3. “¿Qué quieres que haga por ti?”. Fíjate que es la misma pregunta que el domingo pasado Jesús hacía a los hijos del Zebedeo, Santiago y Juan. Pero en aquella ocasión los dos hermanos fueron egoístas y pidieron tan sólo honor y poder, es decir, sentarse al lado de Jesús en la gloria. Sin embargo, Bartimeo muestra su sencillez de corazón, su recta intención, cuando pide a Jesús tan sólo (¡ni más ni menos!) poder ver. Y así Jesús obra el milagro y le devuelve la vista al ciego. Es la fe, dice Jesús, la que ha curado a Bartimeo, pues aunque él no veía con los ojos de la cara, sin embargo sí tenía bien abiertos los ojos de la fe reconociendo a Jesús cuando pasaba por su vida. Jesús ha cumplido así lo anunciado por el profeta Jeremías en la primera lectura de este domingo: alegraos y regocijaos porque el Señor viene a salvar a su pueblo. La vista que recobra el ciego es signo de la salvación que Dios ha traído a la tierra con su encarnación y con su muerte y resurrección. Así, Jesucristo es el sumo sacerdote que el autor de la carta a los Hebreos nos presenta en la segunda lectura, pues él ha traído con su sacrificio la salvación al mundo entero.

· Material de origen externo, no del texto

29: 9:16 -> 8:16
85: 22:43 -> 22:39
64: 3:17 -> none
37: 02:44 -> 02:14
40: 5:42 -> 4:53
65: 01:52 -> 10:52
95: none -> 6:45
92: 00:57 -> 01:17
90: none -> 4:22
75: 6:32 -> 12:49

Que Dios encuentre en nosotros aquella misma fe del ciego Bartimeo, que sepamos reconocerle cuando pasa por el borde del camino de la vida, que le gritemos con insistencia, como Bartimeo, pero sobre todo con su misma fe, que sepamos pedirle no de forma egoísta, sino que con un corazón sencillo le supliquemos que nos devuelva la vista, que nos cure de nuestras cegueras, para así poderle reconocer en cada momento de nuestra vida, y como el ciego Bartimeo le sigamos llenos de alegría.